(RECORDS FOR THIS TASK)

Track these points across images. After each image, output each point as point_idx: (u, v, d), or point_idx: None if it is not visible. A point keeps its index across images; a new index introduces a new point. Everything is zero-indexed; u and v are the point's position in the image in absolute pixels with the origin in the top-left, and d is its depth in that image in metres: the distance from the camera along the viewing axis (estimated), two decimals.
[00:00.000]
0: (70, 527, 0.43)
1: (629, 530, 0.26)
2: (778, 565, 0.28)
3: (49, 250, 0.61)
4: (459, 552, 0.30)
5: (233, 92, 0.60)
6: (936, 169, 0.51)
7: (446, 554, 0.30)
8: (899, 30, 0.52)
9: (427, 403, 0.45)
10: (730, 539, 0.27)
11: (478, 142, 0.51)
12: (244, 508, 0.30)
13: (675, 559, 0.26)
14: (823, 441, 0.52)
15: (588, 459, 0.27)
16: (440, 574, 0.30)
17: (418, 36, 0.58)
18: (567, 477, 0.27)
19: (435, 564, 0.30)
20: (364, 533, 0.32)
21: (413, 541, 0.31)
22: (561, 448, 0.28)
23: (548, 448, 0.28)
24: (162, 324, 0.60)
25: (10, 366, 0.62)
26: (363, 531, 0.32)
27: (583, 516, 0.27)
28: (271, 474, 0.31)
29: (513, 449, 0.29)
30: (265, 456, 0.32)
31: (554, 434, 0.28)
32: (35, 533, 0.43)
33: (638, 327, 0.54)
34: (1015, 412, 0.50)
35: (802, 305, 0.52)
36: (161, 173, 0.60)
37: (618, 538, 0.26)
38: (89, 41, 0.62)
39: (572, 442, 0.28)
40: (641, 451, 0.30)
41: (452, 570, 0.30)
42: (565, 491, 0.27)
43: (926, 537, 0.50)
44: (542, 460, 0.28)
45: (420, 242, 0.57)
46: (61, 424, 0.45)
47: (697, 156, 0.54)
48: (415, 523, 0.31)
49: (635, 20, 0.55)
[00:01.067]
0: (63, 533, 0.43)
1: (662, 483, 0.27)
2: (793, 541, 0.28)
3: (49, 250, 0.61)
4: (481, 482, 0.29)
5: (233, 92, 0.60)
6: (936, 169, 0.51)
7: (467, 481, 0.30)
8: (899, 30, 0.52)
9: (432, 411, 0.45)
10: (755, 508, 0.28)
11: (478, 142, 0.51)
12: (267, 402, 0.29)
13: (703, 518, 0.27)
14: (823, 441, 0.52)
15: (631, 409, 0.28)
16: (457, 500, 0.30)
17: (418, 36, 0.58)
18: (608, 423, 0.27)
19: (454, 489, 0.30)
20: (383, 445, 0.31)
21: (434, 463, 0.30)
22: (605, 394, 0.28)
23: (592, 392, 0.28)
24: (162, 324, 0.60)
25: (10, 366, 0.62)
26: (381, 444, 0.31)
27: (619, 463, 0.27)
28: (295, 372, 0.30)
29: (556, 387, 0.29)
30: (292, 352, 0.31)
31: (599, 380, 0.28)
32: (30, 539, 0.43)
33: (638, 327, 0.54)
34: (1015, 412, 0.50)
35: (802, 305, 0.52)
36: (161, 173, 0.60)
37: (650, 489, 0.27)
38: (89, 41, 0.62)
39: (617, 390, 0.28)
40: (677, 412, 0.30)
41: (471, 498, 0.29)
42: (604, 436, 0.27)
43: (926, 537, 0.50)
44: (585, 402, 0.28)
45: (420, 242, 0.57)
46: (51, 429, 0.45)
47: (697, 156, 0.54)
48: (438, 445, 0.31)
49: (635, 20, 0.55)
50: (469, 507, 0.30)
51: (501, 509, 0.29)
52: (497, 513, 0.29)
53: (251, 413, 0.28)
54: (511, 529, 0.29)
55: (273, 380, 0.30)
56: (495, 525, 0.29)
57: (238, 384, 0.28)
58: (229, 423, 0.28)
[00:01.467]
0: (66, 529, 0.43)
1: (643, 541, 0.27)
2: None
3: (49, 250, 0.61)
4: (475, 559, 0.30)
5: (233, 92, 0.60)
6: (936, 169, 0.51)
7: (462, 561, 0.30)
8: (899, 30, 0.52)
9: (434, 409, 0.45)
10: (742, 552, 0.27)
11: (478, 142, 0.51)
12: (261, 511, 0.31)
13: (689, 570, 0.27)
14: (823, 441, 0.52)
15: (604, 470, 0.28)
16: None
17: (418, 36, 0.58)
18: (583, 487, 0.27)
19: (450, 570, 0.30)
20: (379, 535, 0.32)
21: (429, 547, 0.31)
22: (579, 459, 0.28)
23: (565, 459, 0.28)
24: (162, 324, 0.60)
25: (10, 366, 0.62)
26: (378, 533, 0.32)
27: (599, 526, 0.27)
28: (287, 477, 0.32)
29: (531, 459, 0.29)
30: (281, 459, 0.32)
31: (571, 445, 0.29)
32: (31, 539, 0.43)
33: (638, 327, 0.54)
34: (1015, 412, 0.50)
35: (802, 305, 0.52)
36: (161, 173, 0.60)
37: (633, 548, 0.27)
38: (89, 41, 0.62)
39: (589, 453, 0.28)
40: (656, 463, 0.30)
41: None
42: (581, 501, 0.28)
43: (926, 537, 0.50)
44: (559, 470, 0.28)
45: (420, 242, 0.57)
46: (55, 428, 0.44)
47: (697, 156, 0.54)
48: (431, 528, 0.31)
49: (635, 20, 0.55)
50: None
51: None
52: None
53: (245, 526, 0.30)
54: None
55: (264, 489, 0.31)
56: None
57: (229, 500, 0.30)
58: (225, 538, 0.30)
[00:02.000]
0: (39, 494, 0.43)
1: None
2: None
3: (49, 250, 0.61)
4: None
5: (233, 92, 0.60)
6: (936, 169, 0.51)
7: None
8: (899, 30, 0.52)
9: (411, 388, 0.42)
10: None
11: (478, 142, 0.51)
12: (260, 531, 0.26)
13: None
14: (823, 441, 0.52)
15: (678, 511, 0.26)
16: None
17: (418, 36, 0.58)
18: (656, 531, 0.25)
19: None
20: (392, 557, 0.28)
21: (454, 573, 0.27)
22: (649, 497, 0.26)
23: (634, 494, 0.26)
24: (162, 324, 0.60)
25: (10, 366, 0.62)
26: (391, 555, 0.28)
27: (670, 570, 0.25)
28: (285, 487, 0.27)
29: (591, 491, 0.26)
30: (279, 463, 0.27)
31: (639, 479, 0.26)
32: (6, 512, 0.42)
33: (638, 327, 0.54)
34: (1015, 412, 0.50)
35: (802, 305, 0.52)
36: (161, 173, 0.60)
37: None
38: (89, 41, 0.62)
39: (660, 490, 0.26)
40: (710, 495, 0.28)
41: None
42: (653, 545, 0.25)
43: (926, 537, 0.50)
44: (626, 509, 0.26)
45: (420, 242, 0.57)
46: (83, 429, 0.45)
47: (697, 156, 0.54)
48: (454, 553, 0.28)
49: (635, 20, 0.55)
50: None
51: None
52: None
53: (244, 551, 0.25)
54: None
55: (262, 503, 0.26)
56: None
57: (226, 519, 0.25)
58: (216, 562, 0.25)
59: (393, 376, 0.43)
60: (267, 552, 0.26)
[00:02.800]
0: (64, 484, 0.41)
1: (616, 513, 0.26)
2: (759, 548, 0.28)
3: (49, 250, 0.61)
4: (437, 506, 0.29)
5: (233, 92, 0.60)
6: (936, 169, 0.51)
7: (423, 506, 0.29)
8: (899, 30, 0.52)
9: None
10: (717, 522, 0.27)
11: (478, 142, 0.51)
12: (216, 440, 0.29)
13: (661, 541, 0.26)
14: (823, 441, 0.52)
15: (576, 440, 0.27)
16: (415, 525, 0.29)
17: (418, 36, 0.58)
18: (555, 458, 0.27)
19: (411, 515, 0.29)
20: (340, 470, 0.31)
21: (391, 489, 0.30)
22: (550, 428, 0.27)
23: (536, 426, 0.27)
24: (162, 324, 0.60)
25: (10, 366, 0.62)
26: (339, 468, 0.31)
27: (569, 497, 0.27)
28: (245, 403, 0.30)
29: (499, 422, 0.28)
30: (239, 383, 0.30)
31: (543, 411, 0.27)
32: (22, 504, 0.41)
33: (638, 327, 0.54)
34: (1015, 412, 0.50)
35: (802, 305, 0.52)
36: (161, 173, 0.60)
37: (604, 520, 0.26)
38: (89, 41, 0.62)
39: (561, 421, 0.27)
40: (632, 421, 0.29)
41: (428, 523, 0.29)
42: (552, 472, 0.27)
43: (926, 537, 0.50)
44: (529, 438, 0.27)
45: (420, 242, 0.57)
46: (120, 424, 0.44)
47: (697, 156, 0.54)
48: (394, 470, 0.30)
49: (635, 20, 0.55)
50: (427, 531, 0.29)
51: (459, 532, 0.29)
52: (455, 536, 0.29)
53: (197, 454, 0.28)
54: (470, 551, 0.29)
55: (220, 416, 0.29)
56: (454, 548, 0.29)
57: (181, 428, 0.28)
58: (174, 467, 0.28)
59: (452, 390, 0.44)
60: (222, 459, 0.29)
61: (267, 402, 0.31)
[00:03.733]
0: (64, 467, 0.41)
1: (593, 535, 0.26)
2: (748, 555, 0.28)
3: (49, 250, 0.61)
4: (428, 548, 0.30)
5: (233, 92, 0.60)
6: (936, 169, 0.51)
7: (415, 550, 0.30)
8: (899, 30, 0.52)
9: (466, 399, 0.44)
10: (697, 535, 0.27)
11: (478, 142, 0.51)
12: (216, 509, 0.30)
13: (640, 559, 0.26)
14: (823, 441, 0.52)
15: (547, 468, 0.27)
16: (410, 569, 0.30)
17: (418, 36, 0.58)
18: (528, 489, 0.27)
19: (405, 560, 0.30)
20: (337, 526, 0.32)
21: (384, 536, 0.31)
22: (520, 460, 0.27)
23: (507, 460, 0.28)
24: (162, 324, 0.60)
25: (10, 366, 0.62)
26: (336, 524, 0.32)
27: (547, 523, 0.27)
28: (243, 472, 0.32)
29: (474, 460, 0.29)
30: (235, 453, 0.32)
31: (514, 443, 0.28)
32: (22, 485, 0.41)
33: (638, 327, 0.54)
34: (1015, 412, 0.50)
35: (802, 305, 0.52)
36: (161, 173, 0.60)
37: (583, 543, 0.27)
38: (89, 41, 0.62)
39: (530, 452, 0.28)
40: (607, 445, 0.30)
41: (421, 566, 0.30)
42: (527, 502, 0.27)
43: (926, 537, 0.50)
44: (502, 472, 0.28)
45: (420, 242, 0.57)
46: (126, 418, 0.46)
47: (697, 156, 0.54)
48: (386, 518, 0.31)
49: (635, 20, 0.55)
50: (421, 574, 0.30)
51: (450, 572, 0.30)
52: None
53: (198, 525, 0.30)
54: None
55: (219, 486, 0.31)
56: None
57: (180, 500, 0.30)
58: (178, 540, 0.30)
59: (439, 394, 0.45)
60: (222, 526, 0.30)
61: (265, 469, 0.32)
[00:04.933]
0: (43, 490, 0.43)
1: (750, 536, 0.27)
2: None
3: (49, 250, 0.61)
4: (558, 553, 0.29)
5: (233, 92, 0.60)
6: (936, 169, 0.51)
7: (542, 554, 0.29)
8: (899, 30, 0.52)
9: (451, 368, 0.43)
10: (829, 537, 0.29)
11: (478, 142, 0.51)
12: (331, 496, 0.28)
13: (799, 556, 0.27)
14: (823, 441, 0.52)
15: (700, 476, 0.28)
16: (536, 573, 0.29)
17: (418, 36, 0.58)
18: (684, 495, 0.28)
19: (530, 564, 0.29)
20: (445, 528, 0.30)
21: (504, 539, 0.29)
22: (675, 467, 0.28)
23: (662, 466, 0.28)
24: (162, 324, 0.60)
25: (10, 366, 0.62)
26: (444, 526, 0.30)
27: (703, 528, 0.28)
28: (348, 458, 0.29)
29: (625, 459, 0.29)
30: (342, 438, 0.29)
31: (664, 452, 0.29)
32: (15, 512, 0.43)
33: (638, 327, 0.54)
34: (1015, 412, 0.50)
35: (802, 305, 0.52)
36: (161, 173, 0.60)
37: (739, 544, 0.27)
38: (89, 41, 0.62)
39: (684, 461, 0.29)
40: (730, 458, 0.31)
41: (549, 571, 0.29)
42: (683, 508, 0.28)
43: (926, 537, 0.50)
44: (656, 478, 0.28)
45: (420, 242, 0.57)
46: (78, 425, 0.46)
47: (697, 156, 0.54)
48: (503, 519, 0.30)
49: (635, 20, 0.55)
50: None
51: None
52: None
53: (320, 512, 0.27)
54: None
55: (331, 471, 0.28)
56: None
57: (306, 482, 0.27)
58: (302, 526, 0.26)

(End RECORDS FOR THIS TASK)

TASK GOAL =
The lines to retype, exactly and only, run from the first line of the material through the line with "40: (641, 451, 0.30)".

WRITTEN RESPONSE =
Track these points across images. After each image, output each point as point_idx: (u, v, d), or point_idx: None if it is not visible. A point keeps its index across images; a new index introduces a new point. Everything is zero-indexed; u and v are the point's position in the image in absolute pixels with the origin in the top-left, and d is its depth in that image in metres: the distance from the camera along the viewing axis (estimated), two decimals.
[00:00.000]
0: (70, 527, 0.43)
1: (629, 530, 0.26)
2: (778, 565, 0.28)
3: (49, 250, 0.61)
4: (459, 552, 0.30)
5: (233, 92, 0.60)
6: (936, 169, 0.51)
7: (446, 554, 0.30)
8: (899, 30, 0.52)
9: (427, 403, 0.45)
10: (730, 539, 0.27)
11: (478, 142, 0.51)
12: (244, 508, 0.30)
13: (675, 559, 0.26)
14: (823, 441, 0.52)
15: (588, 459, 0.27)
16: (440, 574, 0.30)
17: (418, 36, 0.58)
18: (567, 477, 0.27)
19: (435, 564, 0.30)
20: (364, 533, 0.32)
21: (413, 541, 0.31)
22: (561, 448, 0.28)
23: (548, 448, 0.28)
24: (162, 324, 0.60)
25: (10, 366, 0.62)
26: (363, 531, 0.32)
27: (583, 516, 0.27)
28: (271, 474, 0.31)
29: (513, 449, 0.29)
30: (265, 456, 0.32)
31: (554, 434, 0.28)
32: (35, 533, 0.43)
33: (638, 327, 0.54)
34: (1015, 412, 0.50)
35: (802, 305, 0.52)
36: (161, 173, 0.60)
37: (618, 538, 0.26)
38: (89, 41, 0.62)
39: (572, 442, 0.28)
40: (641, 451, 0.30)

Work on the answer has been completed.